Exercise goal: Look through the lines below and extract any with the word "coordinate".

Task inputs:
++++

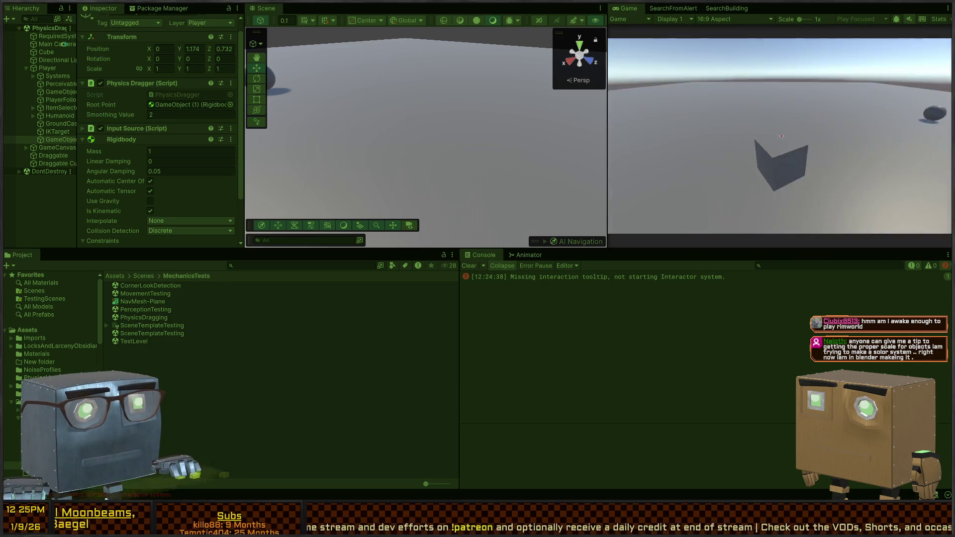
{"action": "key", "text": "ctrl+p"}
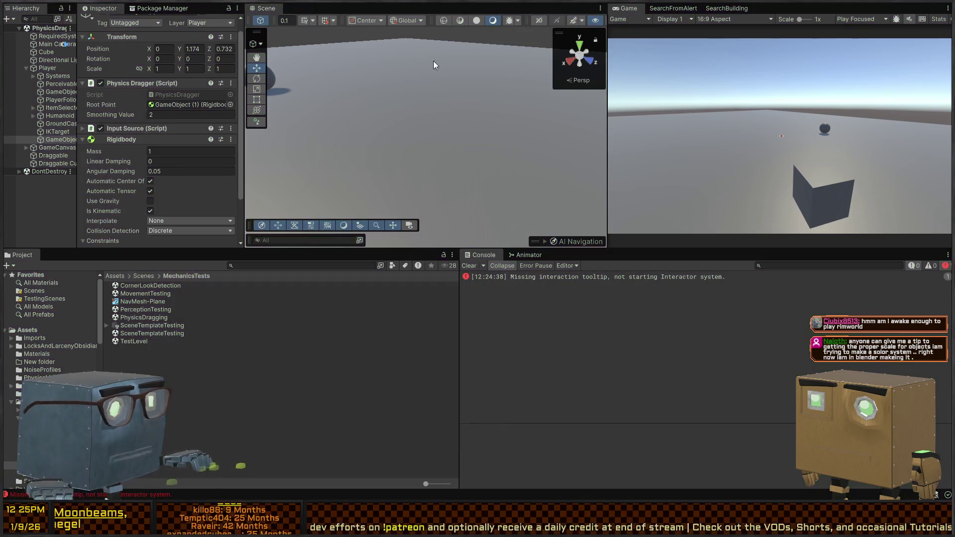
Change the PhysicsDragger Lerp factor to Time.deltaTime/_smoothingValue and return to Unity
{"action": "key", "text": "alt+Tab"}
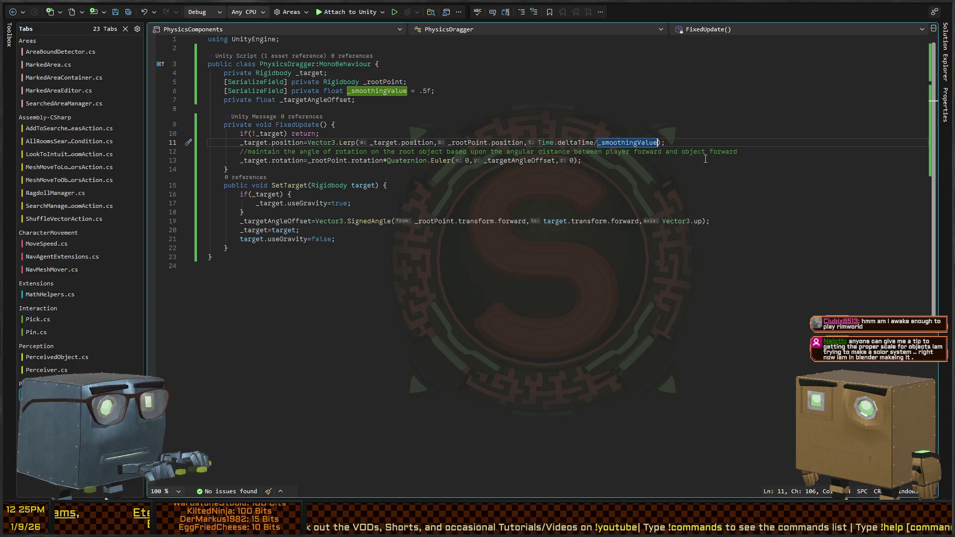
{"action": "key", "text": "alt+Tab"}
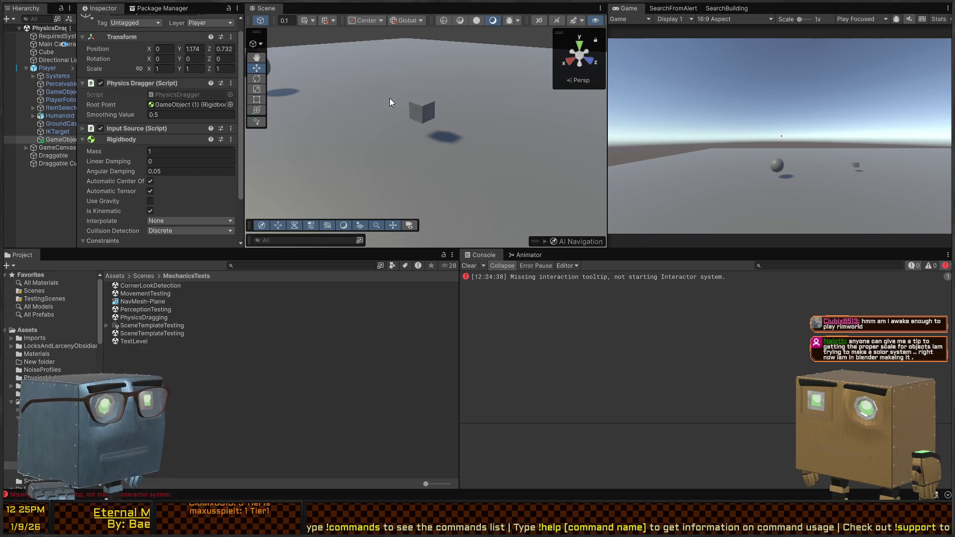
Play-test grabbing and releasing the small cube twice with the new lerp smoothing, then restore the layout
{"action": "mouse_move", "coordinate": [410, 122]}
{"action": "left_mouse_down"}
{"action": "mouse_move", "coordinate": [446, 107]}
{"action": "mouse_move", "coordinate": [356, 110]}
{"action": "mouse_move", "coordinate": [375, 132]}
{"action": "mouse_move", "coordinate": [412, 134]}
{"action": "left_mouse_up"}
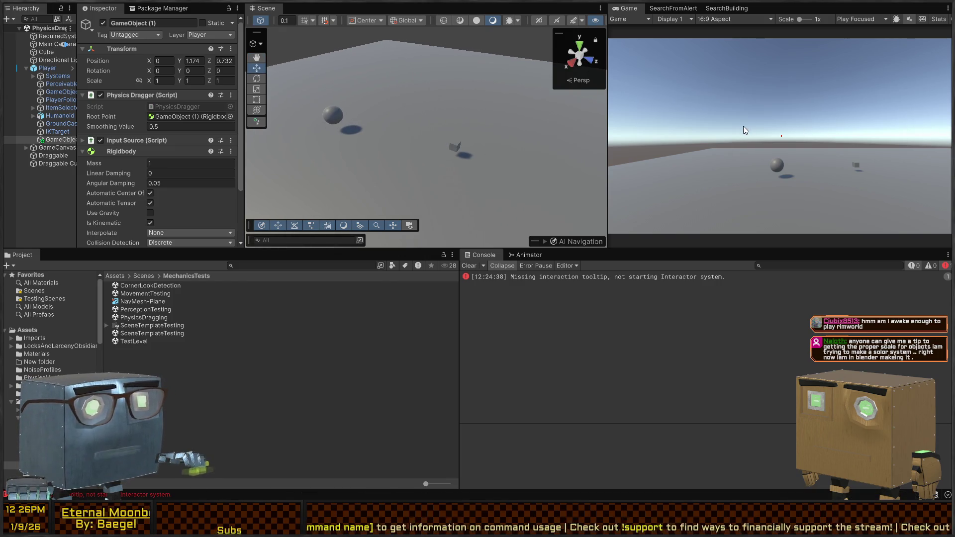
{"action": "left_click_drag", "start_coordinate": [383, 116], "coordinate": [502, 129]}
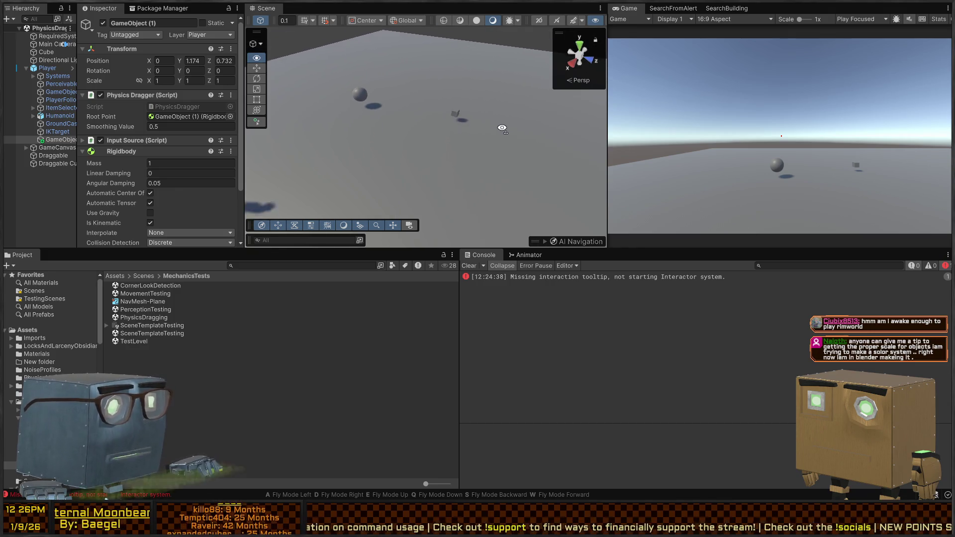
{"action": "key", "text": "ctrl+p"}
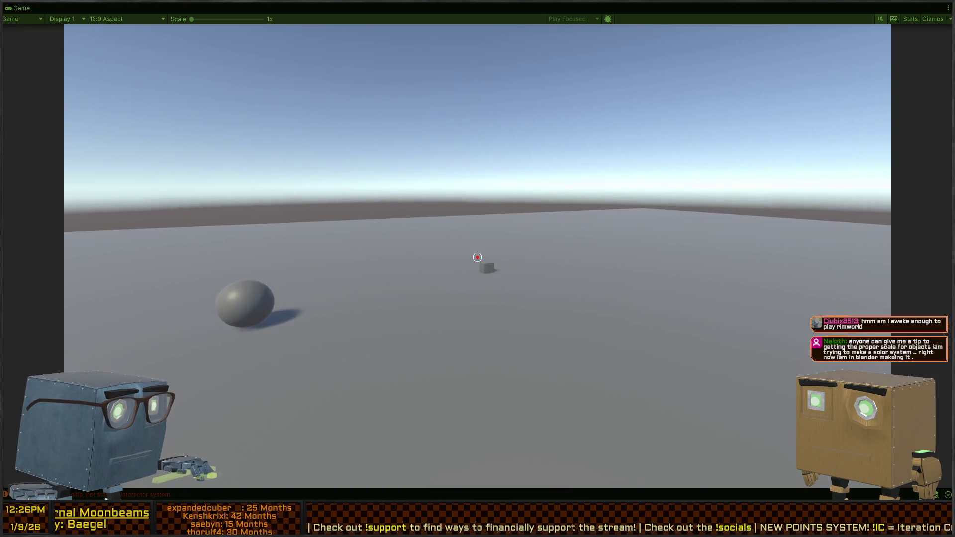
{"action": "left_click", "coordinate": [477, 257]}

++++

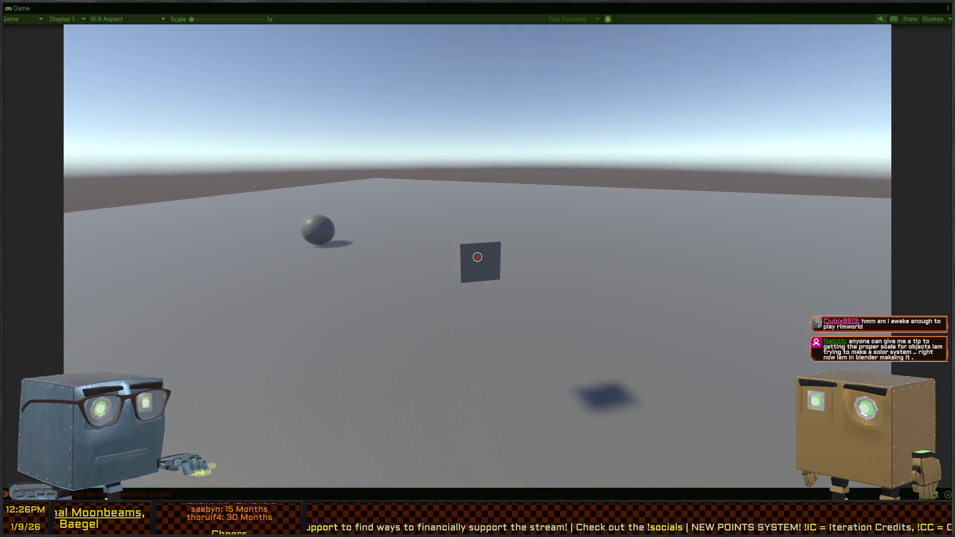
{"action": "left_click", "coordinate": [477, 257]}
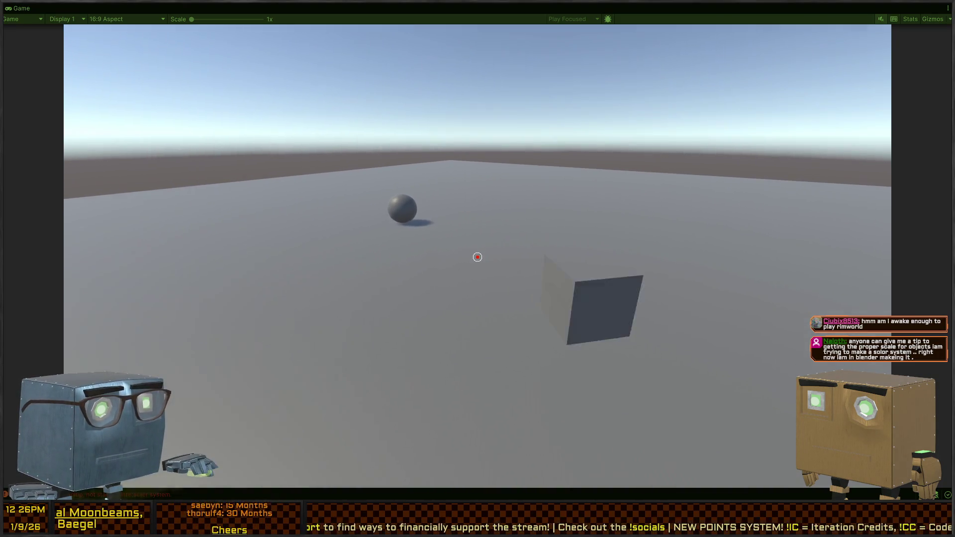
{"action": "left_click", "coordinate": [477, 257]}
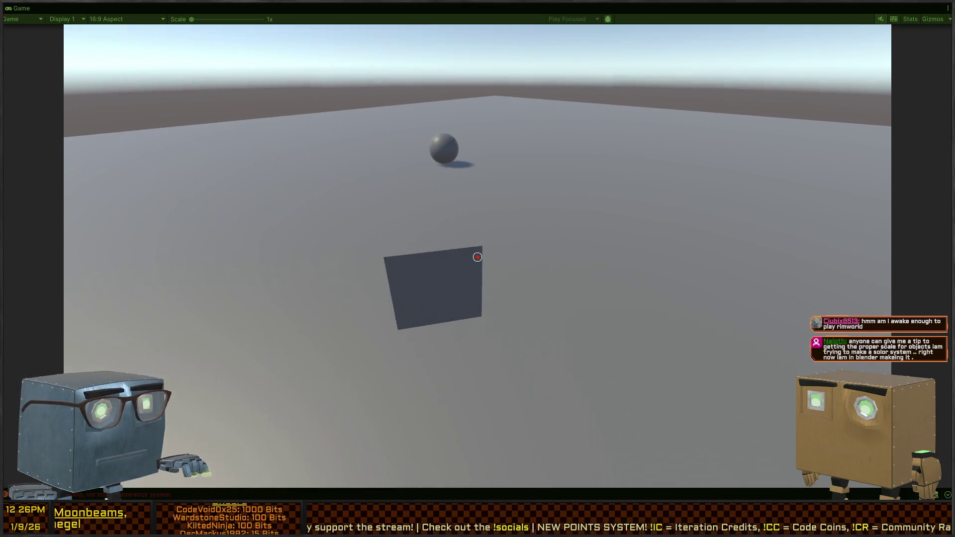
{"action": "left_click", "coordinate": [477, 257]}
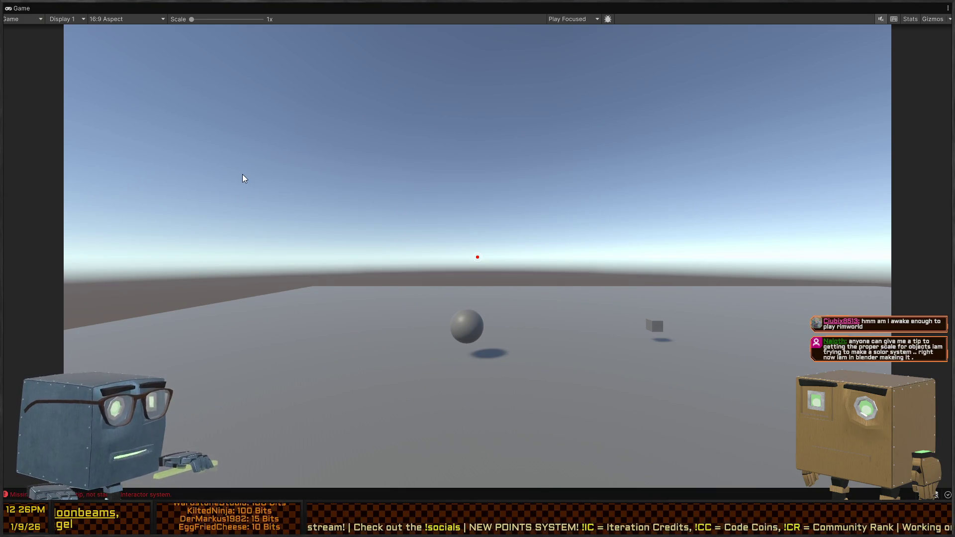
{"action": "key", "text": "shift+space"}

++++

Result of the task:
{"action": "mouse_move", "coordinate": [410, 122]}
{"action": "mouse_move", "coordinate": [446, 107]}
{"action": "mouse_move", "coordinate": [356, 110]}
{"action": "mouse_move", "coordinate": [375, 132]}
{"action": "mouse_move", "coordinate": [412, 134]}
{"action": "left_click_drag", "start_coordinate": [383, 116], "coordinate": [502, 129]}
{"action": "left_click", "coordinate": [477, 257]}
{"action": "left_click", "coordinate": [477, 257]}
{"action": "left_click", "coordinate": [477, 257]}
{"action": "left_click", "coordinate": [477, 257]}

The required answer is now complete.